Im Konvoi fahren wir zum Gericht.
Die Verhandlung
Nachdem die coronabedingte Sitzordnung festgelegt ist, beginnt die Verhandlung. Fragen werden gestellt. Vorwürfe erhoben. Tränen geweint. Spürbar ist die Angelegenheit für alle sehr belastend. Lilli sitzt neben mir. Sie löst ihre Augen nicht von meinem Bildschirm, nur fallweise schaut sie in den Gerichtssaal, scheinbar, um Stimmungen aus den Gesichtern abzulesen. Zwischendurch bedankt sie sich bei mir. Sie wirkt überwältigt! Wie schön!
Doppelfunktion
Befragt zum Sachverhalt, gibt Lilli Auskunft. Bloß: Jedesmal, wenn sie etwas sagt, folgt Ratlosigkeit und Stille im Saal. Niemand versteht sie. Verzweifelte Blicke huschen hin und her, bis sie auf mir zur Ruhe kommen.
„Können Sie übersetzen?“ fragt mich einer der Anwälte. Der Richter stimmt nickend zu.
In den vielen Jahren, die ich bereits als Schriftdolmetscherin arbeite, ist es das erste Mal, dass ich diese zusätzliche Dolmetschfunktion übernehme. Das gibt mir sehr zu denken. Per Definition zählt das nicht zu den Aufgaben von Schriftdolmetschenden. Dennoch: Wenn ich damit helfen kann, tu ich das jederzeit gerne! Ich denke: Auch das ist inklusive Kommunikation.
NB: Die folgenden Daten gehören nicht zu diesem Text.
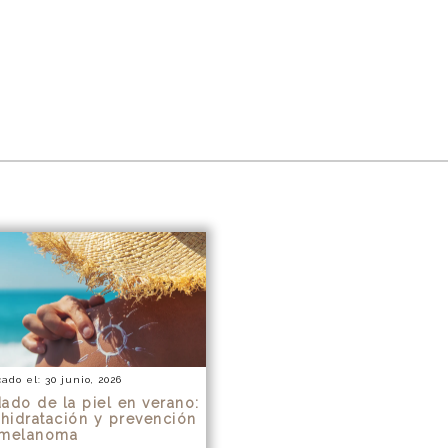
ado el: 30 junio, 2026
ado de la piel en verano:
 hidratación y prevención
 melanoma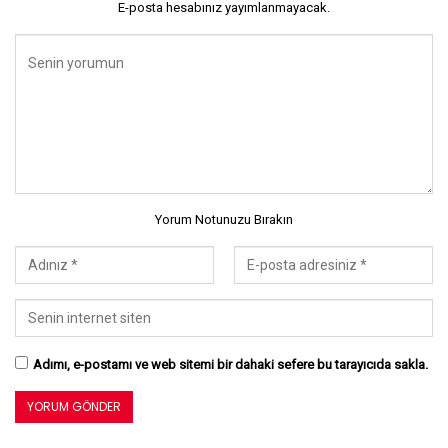
E-posta hesabınız yayımlanmayacak.
Yorum Notunuzu Bırakın
Adımı, e-postamı ve web sitemi bir dahaki sefere bu tarayıcıda sakla.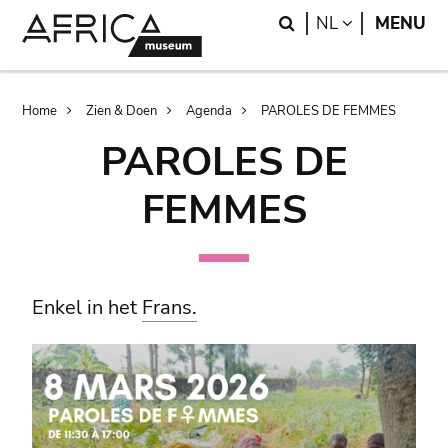
Skip
Skip
Search
LANGUAGE
NL
MENU
to
to
main
search
content
Breadcrumb
Home
Zien & Doen
Agenda
PAROLES DE FEMMES
PAROLES DE
FEMMES
Enkel in het
Frans.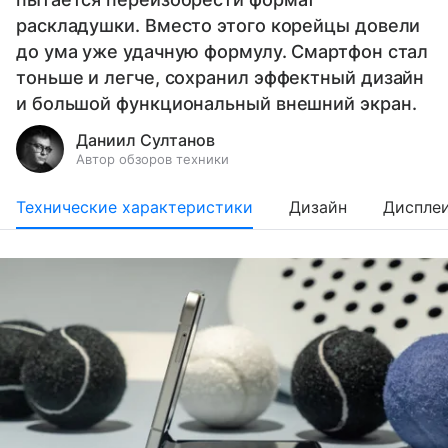
раскладушки. Вместо этого корейцы довели
до ума уже удачную формулу. Смартфон стал
тоньше и легче, сохранил эффектный дизайн
и большой функциональный внешний экран.
Даниил Султанов
Автор обзоров техники
Технические характеристики
Дизайн
Диспле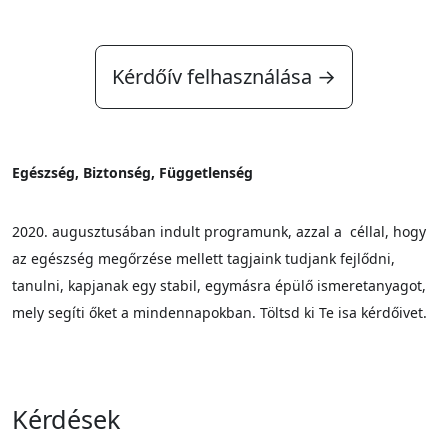
Kérdőív felhasználása →
Egészség, Biztonség, Függetlenség
2020. augusztusában indult programunk, azzal a céllal, hogy
az egészség megőrzése mellett tagjaink tudjank fejlődni,
tanulni, kapjanak egy stabil, egymásra épülő ismeretanyagot,
mely segíti őket a mindennapokban. Töltsd ki Te isa kérdőivet.
Kérdések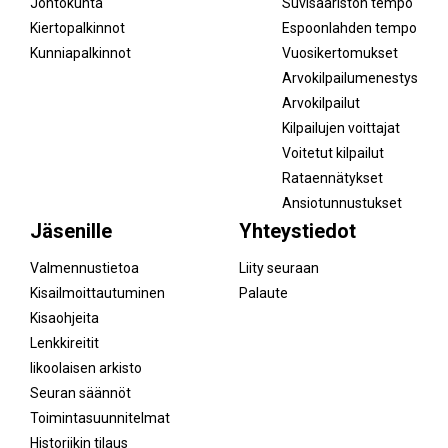
Johtokunta
Suvisaariston tempo
Kiertopalkinnot
Espoonlahden tempo
Kunniapalkinnot
Vuosikertomukset
Arvokilpailumenestys
Arvokilpailut
Kilpailujen voittajat
Voitetut kilpailut
Rataennätykset
Ansiotunnustukset
Jäsenille
Yhteystiedot
Valmennustietoa
Liity seuraan
Kisailmoittautuminen
Palaute
Kisaohjeita
Lenkkireitit
Iikoolaisen arkisto
Seuran säännöt
Toimintasuunnitelmat
Historiikin tilaus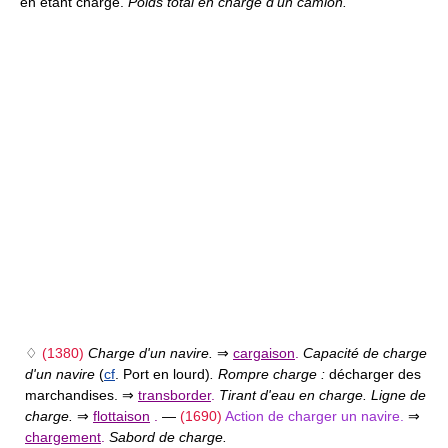
en étant chargé.
Poids total en charge d'un camion.
♢
(1380)
Charge d'un navire.
⇒
cargaison
.
Capacité de charge
d'un navire
(
cf
. Port en lourd)
. Rompre charge :
décharger des
marchandises. ⇒
transborder
.
Tirant d'eau en charge. Ligne de
charge.
⇒
flottaison
.
—
(1690)
Action de charger un navire.
⇒
chargement
.
Sabord de charge.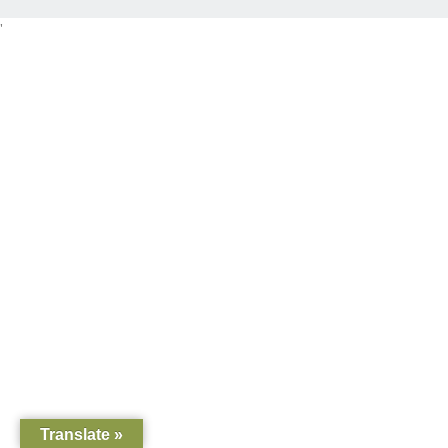
'
Translate »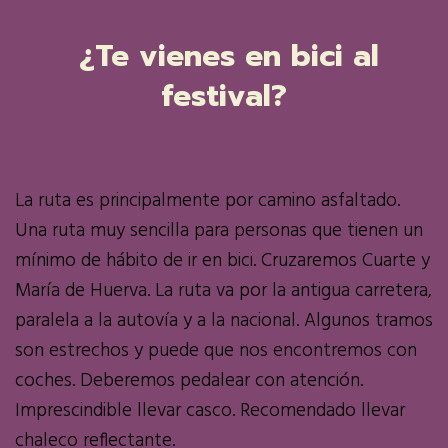
¿Te vienes en bici al
festival?
La ruta es principalmente por camino asfaltado.
Una ruta muy sencilla para personas que tienen un
mínimo de hábito de ir en bici. Cruzaremos Cuarte y
María de Huerva. La ruta va por la antigua carretera,
paralela a la autovía y a la nacional. Algunos tramos
son estrechos y puede que nos encontremos con
coches. Deberemos pedalear con atención.
Imprescindible llevar casco. Recomendado llevar
chaleco reflectante.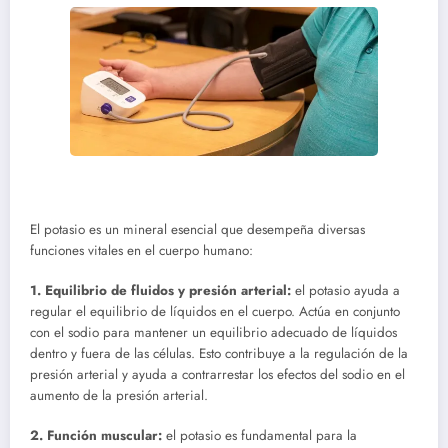
El potasio es un mineral esencial que desempeña diversas
funciones vitales en el cuerpo humano:
1. Equilibrio de fluidos y presión arterial:
el potasio ayuda a
regular el equilibrio de líquidos en el cuerpo. Actúa en conjunto
con el sodio para mantener un equilibrio adecuado de líquidos
dentro y fuera de las células. Esto contribuye a la regulación de la
presión arterial y ayuda a contrarrestar los efectos del sodio en el
aumento de la presión arterial.
2. Función muscular:
el potasio es fundamental para la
Interessant finde ich, wie gut man sich auf unterschiedliche Sprechweisen einhört. Ähnlich, wie man sich auf unterschiedliche Schriftbilder einliest. Der Tag hat mehr Klarheit in die Angelegenheit gebracht. Fortsetzung folgt.
Meinen Heimweg gestalte ich über Bundesstraßen, um möglichst viel Österreich im Vorbeifahren zu sehen. Schneegestöber, Sonnenschein, Regenfälle. Ich reflektiere den Tag. Und ich freue mich, dass wir AMTMANN-Schriftdolmetschenden unseren Kundinnen und Kunden eine so wertvolle Unterstützung sind.